**Aim of the task**
Beginning at the line that contains "Landesverbandes", transcribe the remaining lines of the listing exactly; include the final line and omit everything before.
※ ※ ※
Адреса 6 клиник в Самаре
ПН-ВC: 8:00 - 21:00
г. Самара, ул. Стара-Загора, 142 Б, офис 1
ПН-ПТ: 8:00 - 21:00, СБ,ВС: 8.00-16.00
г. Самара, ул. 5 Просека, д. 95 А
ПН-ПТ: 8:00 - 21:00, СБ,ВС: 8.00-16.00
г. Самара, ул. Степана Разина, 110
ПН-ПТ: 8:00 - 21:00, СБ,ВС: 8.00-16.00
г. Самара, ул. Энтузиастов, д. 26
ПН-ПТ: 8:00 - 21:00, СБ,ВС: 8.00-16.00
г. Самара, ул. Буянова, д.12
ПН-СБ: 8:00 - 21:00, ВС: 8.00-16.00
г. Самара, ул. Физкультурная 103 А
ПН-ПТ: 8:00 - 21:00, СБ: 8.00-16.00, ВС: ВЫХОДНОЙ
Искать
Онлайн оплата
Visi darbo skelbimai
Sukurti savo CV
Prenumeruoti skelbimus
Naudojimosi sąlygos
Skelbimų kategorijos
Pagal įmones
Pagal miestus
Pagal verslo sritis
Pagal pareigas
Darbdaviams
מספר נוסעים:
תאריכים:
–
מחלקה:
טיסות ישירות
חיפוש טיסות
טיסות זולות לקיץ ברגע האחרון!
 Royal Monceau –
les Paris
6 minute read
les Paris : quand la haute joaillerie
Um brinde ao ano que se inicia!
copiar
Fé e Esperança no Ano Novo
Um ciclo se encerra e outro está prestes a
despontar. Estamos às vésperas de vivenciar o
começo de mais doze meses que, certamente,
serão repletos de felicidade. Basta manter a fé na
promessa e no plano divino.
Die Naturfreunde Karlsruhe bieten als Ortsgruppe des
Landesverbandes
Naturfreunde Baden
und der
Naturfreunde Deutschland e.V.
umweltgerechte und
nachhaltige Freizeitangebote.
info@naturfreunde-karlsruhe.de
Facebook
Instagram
※ ※ ※
**Solution to the problem**
Landesverbandes
Naturfreunde Baden
und der
Naturfreunde Deutschland e.V.
umweltgerechte und
nachhaltige Freizeitangebote.
info@naturfreunde-karlsruhe.de
Facebook
Instagram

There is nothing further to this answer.